It has on occasion scandalized my Democrat friends, but I’ve been a Condoleezza Rice fan since I learned who she was in early 2001. (Actually, I was a fan of both Bush’s Secretaries of State, at least for a time.) So it was interesting to see her interviewed on the Daily Show a month ago, and to read the Racialicious take on her book. Both did the difficult, valuable work of exploring what it took for a black woman to rise to her position, and why race and gender politics can’t always be neatly divided between red and blue.

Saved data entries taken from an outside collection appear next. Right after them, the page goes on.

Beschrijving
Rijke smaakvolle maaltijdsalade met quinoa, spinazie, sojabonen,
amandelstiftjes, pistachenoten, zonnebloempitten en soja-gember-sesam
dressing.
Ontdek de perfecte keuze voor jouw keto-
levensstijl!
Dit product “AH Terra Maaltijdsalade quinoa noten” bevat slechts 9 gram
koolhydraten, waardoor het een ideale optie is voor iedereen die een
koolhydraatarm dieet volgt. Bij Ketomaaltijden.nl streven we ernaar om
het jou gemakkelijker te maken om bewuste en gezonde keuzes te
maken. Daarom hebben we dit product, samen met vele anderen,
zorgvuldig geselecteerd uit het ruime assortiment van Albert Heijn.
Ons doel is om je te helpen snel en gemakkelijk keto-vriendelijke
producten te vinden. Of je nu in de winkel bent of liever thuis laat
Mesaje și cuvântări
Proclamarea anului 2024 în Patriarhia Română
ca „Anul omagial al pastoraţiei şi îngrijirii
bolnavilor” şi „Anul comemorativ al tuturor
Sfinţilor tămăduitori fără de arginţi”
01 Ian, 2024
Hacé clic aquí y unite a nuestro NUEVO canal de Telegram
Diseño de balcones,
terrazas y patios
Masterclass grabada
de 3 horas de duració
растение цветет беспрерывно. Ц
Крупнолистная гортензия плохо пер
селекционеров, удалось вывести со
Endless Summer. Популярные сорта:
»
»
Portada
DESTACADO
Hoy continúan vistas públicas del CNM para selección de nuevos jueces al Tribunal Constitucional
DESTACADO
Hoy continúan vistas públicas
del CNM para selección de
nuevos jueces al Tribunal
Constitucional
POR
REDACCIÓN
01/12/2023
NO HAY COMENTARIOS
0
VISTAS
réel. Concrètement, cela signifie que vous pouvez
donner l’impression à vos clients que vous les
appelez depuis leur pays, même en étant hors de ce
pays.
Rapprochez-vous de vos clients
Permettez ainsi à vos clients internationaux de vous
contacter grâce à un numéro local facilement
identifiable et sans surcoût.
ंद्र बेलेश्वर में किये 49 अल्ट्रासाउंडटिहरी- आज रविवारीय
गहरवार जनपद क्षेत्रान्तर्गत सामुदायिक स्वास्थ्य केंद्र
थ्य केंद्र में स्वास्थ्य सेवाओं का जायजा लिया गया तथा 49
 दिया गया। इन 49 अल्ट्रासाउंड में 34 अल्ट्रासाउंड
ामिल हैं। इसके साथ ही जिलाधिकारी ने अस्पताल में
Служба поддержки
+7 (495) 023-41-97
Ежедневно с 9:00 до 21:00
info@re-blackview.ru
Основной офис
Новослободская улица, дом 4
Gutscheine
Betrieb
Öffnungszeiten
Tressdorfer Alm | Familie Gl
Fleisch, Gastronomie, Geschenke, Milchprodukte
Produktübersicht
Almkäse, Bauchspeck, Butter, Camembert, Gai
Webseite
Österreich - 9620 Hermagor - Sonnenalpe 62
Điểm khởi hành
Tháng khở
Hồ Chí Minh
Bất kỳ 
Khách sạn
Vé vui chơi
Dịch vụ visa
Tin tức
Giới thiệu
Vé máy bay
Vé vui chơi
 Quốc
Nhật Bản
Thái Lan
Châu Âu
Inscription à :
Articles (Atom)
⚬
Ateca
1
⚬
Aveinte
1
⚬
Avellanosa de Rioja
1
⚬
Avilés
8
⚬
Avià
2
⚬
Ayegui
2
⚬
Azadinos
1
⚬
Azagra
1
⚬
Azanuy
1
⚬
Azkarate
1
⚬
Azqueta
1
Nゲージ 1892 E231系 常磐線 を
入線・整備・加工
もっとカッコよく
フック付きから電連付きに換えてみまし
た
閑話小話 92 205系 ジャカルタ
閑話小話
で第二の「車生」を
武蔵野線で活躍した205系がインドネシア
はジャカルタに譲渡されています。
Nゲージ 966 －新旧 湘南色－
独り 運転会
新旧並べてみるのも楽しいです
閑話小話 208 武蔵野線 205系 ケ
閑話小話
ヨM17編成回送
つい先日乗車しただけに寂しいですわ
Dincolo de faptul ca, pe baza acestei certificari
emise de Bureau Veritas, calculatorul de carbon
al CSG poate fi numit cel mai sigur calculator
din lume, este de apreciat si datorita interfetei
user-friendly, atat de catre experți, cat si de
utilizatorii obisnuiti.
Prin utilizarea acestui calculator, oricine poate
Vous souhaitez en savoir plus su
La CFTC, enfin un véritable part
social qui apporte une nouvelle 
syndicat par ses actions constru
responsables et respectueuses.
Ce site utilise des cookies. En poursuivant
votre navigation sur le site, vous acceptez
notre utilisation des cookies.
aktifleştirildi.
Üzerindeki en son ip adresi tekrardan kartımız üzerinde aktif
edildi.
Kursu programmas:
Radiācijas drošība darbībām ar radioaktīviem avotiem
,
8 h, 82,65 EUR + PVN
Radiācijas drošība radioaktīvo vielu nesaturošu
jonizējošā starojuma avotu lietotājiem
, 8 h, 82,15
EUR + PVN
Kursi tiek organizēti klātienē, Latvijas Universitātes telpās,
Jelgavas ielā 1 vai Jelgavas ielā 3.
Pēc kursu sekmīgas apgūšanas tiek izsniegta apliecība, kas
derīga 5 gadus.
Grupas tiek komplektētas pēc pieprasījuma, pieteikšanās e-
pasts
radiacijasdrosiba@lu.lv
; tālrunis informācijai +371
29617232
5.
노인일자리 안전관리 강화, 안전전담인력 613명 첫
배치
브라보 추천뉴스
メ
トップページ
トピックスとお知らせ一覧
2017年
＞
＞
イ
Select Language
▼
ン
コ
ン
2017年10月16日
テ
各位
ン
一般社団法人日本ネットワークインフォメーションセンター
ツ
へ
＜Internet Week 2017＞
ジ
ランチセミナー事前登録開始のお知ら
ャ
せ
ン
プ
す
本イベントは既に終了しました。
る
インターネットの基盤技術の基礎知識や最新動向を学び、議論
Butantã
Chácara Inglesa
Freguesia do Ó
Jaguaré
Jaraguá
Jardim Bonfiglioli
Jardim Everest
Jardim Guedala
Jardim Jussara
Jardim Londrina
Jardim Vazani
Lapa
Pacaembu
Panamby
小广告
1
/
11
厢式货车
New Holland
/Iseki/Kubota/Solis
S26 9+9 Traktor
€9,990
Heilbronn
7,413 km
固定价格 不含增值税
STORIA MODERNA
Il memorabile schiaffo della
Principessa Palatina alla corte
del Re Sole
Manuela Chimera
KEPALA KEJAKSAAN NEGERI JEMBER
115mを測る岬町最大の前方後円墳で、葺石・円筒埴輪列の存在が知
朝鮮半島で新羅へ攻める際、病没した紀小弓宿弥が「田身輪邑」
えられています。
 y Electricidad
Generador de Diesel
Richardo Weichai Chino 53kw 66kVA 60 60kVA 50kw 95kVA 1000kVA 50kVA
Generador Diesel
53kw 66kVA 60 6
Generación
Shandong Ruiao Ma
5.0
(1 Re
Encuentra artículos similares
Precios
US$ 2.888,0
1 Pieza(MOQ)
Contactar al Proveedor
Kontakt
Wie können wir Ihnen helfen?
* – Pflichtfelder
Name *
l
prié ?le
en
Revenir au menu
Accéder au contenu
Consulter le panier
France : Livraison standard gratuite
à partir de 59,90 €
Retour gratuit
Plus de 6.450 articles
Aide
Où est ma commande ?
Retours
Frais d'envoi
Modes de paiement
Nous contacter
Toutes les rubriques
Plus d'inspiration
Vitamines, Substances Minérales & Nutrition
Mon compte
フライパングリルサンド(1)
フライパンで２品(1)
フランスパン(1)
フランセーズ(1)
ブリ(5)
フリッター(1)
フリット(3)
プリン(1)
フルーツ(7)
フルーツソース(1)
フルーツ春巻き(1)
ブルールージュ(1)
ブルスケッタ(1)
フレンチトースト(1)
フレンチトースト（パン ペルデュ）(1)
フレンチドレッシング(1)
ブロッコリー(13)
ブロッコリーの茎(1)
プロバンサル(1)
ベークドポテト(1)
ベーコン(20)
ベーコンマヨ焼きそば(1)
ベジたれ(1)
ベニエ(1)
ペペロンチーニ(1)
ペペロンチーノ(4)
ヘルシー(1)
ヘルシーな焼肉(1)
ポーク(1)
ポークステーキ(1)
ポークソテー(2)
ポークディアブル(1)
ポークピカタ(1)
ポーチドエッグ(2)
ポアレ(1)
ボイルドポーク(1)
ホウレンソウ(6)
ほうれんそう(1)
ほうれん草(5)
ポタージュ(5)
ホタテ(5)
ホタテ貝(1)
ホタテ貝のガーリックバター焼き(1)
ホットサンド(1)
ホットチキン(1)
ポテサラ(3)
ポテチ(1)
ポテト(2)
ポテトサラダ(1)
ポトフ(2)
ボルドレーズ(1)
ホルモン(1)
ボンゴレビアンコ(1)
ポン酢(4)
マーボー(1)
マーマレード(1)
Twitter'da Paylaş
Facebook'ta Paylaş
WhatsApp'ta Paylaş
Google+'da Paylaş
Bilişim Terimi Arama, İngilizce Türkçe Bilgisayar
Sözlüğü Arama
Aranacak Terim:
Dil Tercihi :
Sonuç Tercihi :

The review is what convinced me that I need to read the book, but the interview revived a lot of what I felt about politics in college: that neither nobility nor corruption is bounded by party lines, that tribalism can blind you to either, and that if someone says “it’s more complicated than that” they might be right. (They might also be wrong.) I was politically naive in a number of ways, sure, and I ended up as a registered Democrat a few years later, but I’m glad my naivete pointed toward ambivalence rather than polarization. For one thing, it helped cement my friendship with centrists like IGR and Dr. Weston, who are noticeably smarter than me and who help me remember to check my impulses at the gate of intellect.

It’s not like I’m going to suddenly start voting for the party of the Southern strategy. Still, Condoleezza Rice learned her political loyalties in a milieu dominated by Dixiecrats, and I can’t blame her for staying put when the racist masses started drifting to the right. I hope I never get entrenched too deeply to notice if something similar happens to the leaders I follow now.